======== Given data ========

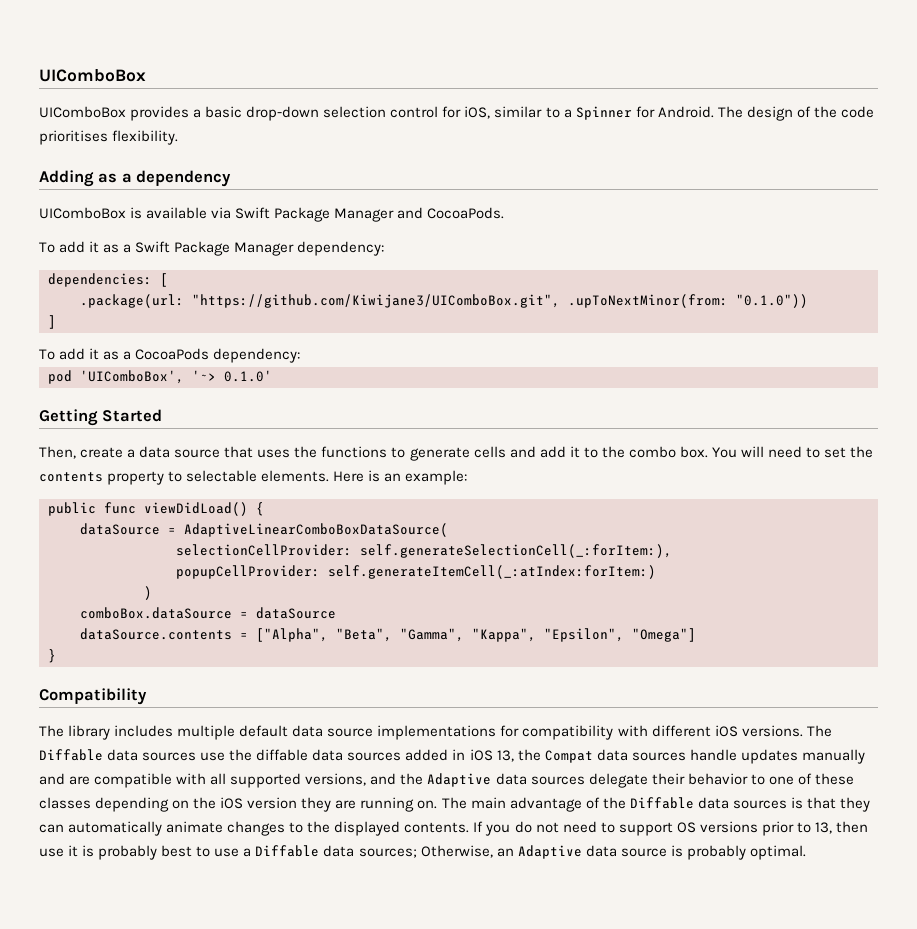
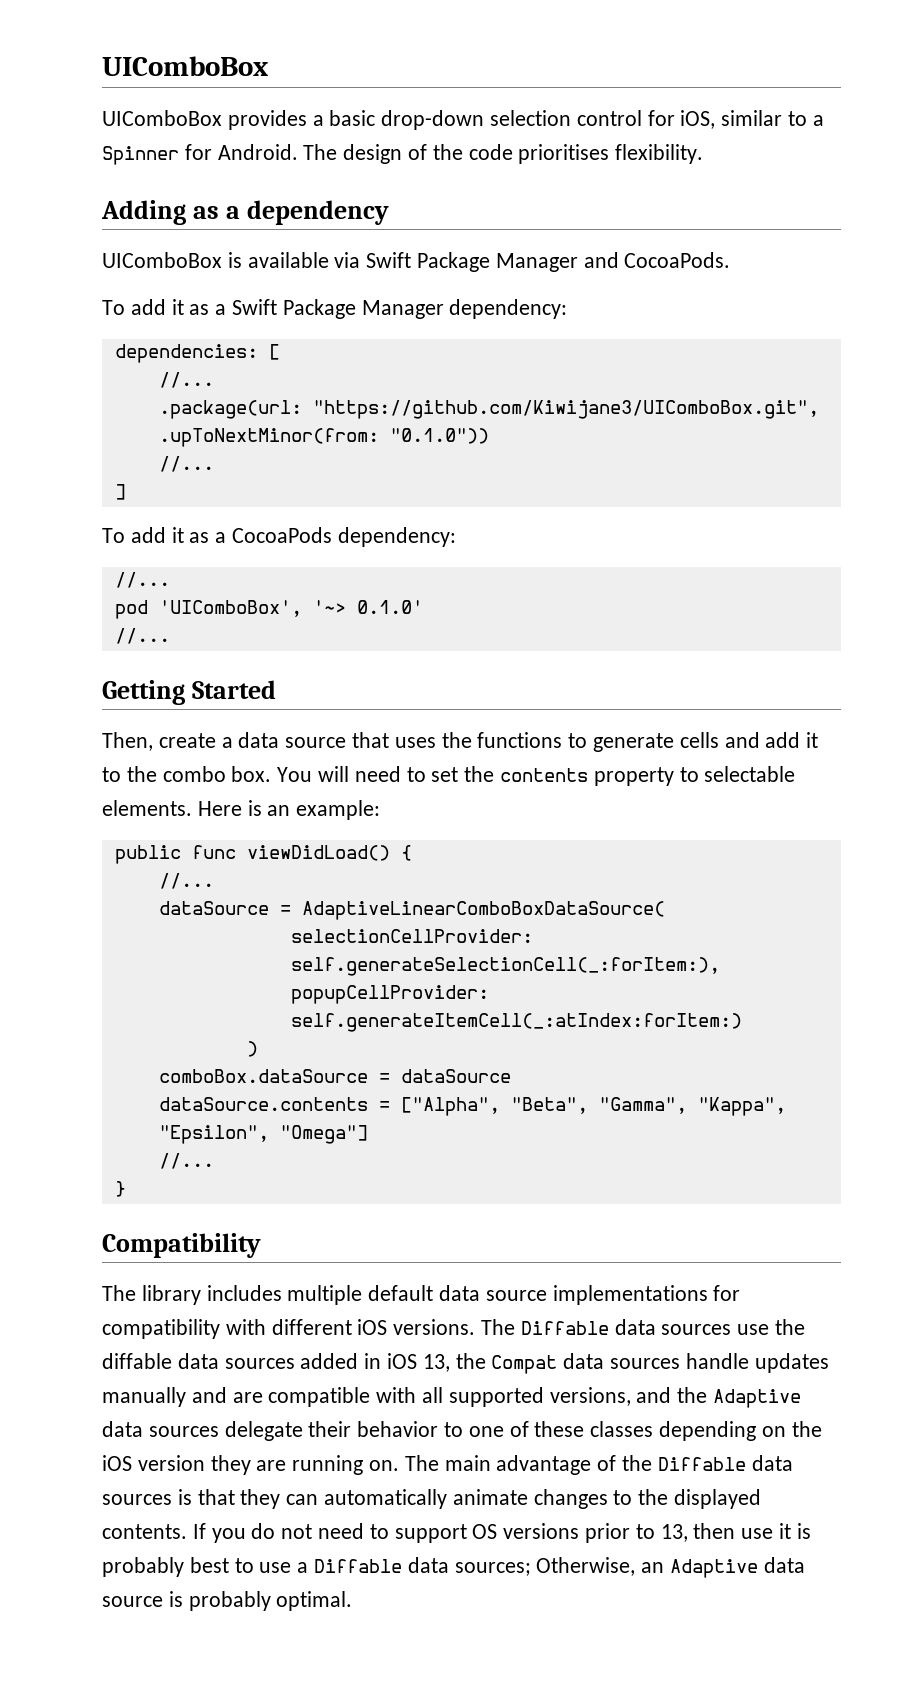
(168, 280) none -> [158,372,214,388] // //...
(808, 301) none -> [158,456,214,472] // //...
(301, 355) none -> [114,572,170,588] // //...
(272, 376) none -> [114,628,170,644] // //...
(264, 509) none -> [158,873,214,889] // //...
(696, 635) none -> [158,1153,214,1169] // //...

========

* [What is required] Every line of the material above must be written out exactly, with no pictures.

* [Exercise answer]
(168, 280) none -> [158,372,214,388] // //...
(808, 301) none -> [158,456,214,472] // //...
(301, 355) none -> [114,572,170,588] // //...
(272, 376) none -> [114,628,170,644] // //...
(264, 509) none -> [158,873,214,889] // //...
(696, 635) none -> [158,1153,214,1169] // //...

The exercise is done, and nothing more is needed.